The Fiat 128 stayed with us until I was 7 years old. The family had grown and now we needed a bigger car.
So, my father sold her to a mechanic who lived nearby. But from that moment on I set myself an objective: I had to bring her back home. I began turning up at the mechanic’s workshop and chatting to him about anything and everything, and I soon became his friend. He would even let me wash her every so often.
But my 128 was only used for heavy jobs, in the fields. “This car is stronger than a truck”, her new owner would say. But she was beginning to find it tough. Then one day, he parked her in the street and never drove her again. Hot summers, cold icy winters... it was torture for me to see her reduced to such a terrible condition. When I turned 18, I returned to the workshop and made her owner an offer, with no idea what to expect. “Go ahead and take her, João - he told me - I don’t need her anymore.” He wouldn’t take a single escudo, but he gladly accepted a demijohn of Port.
The car had been a stationary in the road for two years: she was dirty, rusty and faded. She was full of rubbish and covered in dirt and dust. We changed the battery and poured some petrol straight into the carb to “revive” her, but the engine wouldn’t start. There was nothing for it but to resort to a good old push. Halfway down a hill, my beloved 128 suddenly seemed to come to her senses. It was as if she could hardly believe it herself: the sound of her engine was croakier than usual, but it still worked.
When I got her home, I bumped into my father. At first he was annoyed that I’d brought her back. But then he saw her, or maybe he saw the way I was looking at her. Two minutes later he was helping me to sand down the rust.
It took the workshop quite a few attempts to tackle such an advanced level of corrosion on the bodywork and restore the various parts. And then we moved on to the engine, which had compression leaks. She was cleaned up and serviced, and we tried to retain her original parts as much as possible: this was an essential prerequisite of her restoration.
I still remember the day I went to pick up my yellow 128 from the workshop with my father as if it were yesterday. She was shiner than she had ever been before and, despite all the restoration work, her interiors still had that same scent of yesteryear. My childhood dream had come true.

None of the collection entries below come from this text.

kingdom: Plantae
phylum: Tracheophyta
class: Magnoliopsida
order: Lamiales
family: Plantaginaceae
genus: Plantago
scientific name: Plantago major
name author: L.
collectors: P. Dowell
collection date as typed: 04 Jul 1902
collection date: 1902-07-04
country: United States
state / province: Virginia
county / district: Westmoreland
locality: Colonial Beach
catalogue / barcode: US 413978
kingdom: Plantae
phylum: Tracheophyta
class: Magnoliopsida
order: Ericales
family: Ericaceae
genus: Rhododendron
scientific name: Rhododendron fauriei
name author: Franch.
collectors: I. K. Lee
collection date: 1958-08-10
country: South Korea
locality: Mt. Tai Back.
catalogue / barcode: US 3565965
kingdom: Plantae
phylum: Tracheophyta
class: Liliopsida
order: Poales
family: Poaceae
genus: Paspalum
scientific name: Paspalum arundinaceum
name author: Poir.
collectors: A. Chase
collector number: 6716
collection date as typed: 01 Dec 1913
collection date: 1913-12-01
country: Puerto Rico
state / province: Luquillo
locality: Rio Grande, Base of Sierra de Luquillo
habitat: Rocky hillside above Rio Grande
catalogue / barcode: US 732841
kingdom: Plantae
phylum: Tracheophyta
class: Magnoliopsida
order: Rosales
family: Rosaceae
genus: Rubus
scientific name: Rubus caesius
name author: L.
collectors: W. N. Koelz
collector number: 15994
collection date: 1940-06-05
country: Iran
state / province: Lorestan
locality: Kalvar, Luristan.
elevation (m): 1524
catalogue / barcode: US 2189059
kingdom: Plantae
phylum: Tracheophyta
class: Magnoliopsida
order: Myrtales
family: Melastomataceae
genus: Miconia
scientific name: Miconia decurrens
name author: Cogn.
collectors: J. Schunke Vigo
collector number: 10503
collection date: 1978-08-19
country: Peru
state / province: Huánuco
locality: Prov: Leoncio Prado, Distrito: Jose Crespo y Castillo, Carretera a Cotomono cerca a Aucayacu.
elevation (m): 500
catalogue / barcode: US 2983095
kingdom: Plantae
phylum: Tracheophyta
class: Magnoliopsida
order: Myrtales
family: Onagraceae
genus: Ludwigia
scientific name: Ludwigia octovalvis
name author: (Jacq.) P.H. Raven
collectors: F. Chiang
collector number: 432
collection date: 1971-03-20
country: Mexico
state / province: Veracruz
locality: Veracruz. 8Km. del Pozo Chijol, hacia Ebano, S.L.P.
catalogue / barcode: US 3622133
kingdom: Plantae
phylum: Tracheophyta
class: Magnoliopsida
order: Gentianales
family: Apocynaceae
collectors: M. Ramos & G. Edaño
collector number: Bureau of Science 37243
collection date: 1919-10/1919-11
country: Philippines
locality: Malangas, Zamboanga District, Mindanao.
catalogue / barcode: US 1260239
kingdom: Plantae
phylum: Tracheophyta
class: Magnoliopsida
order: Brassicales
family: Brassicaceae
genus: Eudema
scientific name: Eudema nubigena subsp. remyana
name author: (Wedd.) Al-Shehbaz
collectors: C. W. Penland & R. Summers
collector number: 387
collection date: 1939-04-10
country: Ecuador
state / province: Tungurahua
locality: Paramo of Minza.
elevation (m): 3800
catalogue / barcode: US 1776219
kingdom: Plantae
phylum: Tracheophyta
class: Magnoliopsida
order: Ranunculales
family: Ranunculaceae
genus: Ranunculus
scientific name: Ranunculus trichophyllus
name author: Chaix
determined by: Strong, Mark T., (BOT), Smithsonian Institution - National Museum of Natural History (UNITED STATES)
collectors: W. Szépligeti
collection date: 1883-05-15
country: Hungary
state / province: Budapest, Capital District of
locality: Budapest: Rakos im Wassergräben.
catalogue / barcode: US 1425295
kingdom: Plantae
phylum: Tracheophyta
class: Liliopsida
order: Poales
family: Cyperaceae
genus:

After just two weeks I “asked” my 128 if she still knew how to run: we set off on a 700 km trip, returning 3 days later. Since then, I have kept a diary, which I update after every trip. In it I’ve noted, for example, that her engine has recovered its sound and power, but also that my yellow 128 is met by smiles, waves and admiring glances wherever we go. The weekend is our special time and the road through the Douro Valley is our favourite route. We try to spend as much time together as possible: some of our most memorable moments have been at classic car parades and meets, but also at the regularity rallies, like the one I took part in with my brother last year.
All the sacrifices, difficulties and time - especially the time - that I’ve dedicated to this adventure, have been an excellent investment. My Fiat 128 is the best travelling companion anyone could wish for and she’s been here, by my side, my whole life long.